Other key examples include:

  • Its contribution to reducing night time disorder. In a random selection of 23 weekend night time operations in the town centre pub and club environments, there was a 57.2% reduction in town centre crime/disorder when excluding the average 4.3 drug offences detected per operation as compared with a similar night with no such deployments.
  • Since mid 2005 over 620 pubs have been included in training and swabbing to profile drug trends in their premises. In excess of 100 of these include follow up checks for drugs as a 'condition of entry'. Hand swabs of just under 26,000 people have been taken with 1,987 returning a meaningful positive result - 88% of which has been for cocaine. This has led to 152 persons being arrested in possession and 299 people admitting recent drug use, denied entry to premises but offered access to counselling or advice. Each of the 26000 persons swabbed were in one to one dialogue with police providing individual dialogue information and drugs advice.
  • 328 workplaces were visited and screened for drugs revealing 78 with high levels of cocaine. A total of 144 premises were referred to specialist workplace drug services.
  • 36 school visits were made, presenting to 11700 pupils, 1200 parents, and 525 teachers, with 21 pupils placed on a drugs support programme. There was a reduction in school drug based incidents from 2003 to 2004 of 50%.
  • 250 extended police partners trained to date in drugs litter programme.
Evaluation results (Cost effectiveness)

The operation is now core business for police and partner agencies as part of the overall strategy for keeping town centres safe and manageable.

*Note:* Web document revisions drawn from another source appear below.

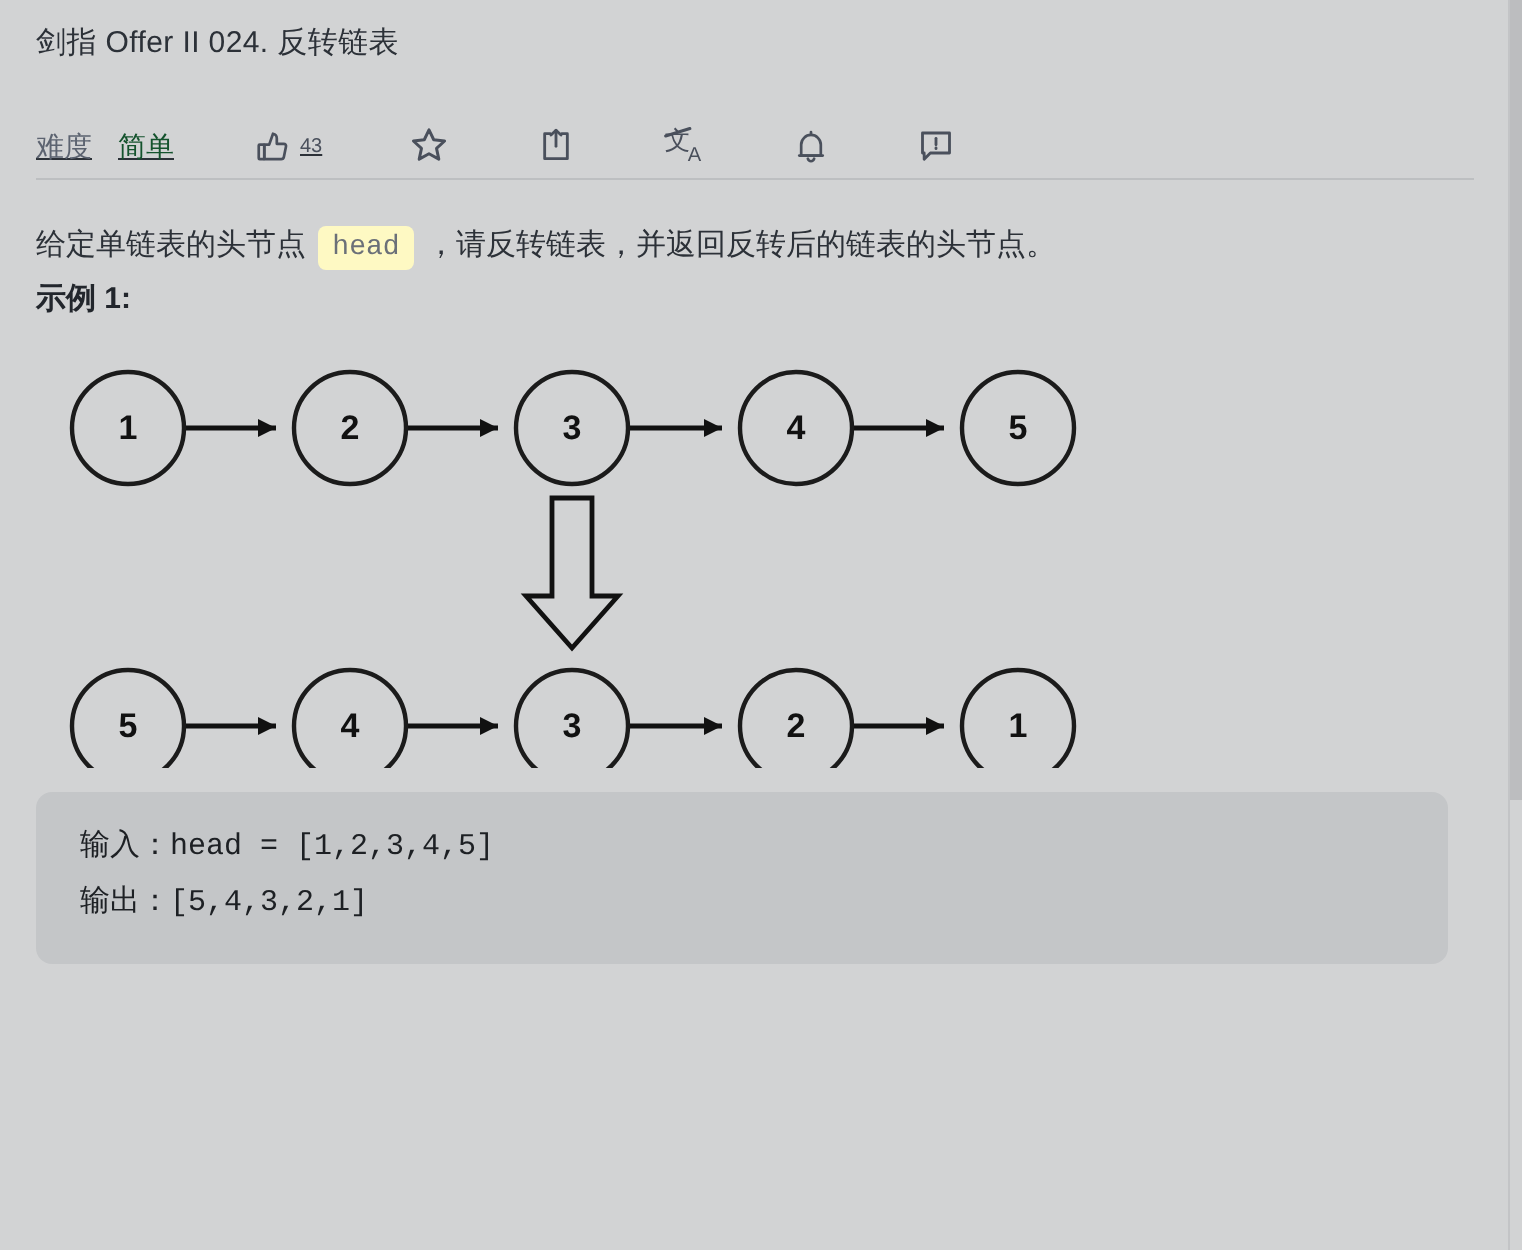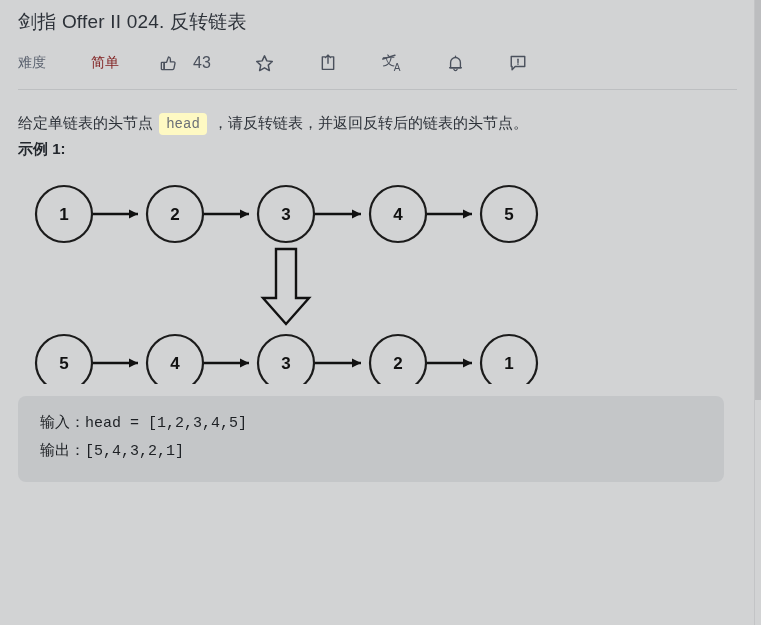--- a/index.html
+++ b/index.html
@@ -36,59 +36,59 @@
   }
 
   .page {
     padding: 0 18px;
     box-sizing: border-box;
     width: 755px;
   }
 
   
   .title {
-    font-size: 19px;
+    font-size: 15px;
     line-height: 26px;
     font-weight: 400;
     color: #2c3138;
     padding-top: 9px;
     letter-spacing: 0.2px;
   }
 
   
   .meta-row {
     display: flex;
-    align-items: center;
+    align-items: flex-end;
     height: 40px;
     margin-top: 8px;
+    text-decoration: underline;
   }
   .meta-label {
     font-size: 14px;
     color: #5c6370;
     margin-right: 13px;
   }
   .difficulty {
     font-size: 14px;
-    color: #7f1d1d;
+    color: #14532d;
     margin-right: 40px;
-    margin-left: 32px;
   }
   .icon-btn {
     display: flex;
     align-items: center;
     color: #4a505c;
     margin-right: 43px;
     cursor: pointer;
   }
   .icon-btn:last-child { margin-right: 0; }
   .icon-btn svg { display: block; }
   .like-count {
-    font-size: 16px;
+    font-size: 10px;
     color: #4a505c;
-    margin-left: 15px;
+    margin-left: 4px;
   }
 
   
   .divider {
     height: 1px;
     background: #bdbfc1;
     margin: 6px 0 0 0;
   }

Evaluation results (Other)

The Kent Citizen Panel survey indicated the desire for the programme to now extend to include a cocaine awareness campaign.This has 4 key messages:

  1. cocaine use is illegal
  2. cocaine and alcohol (cocaethylene) create violence
  3. cocaine use is dangerous (supported by mother of deceased user)
  4. cocaine destroys the environment (launched by the Colombian Ambassador on visit to Kent).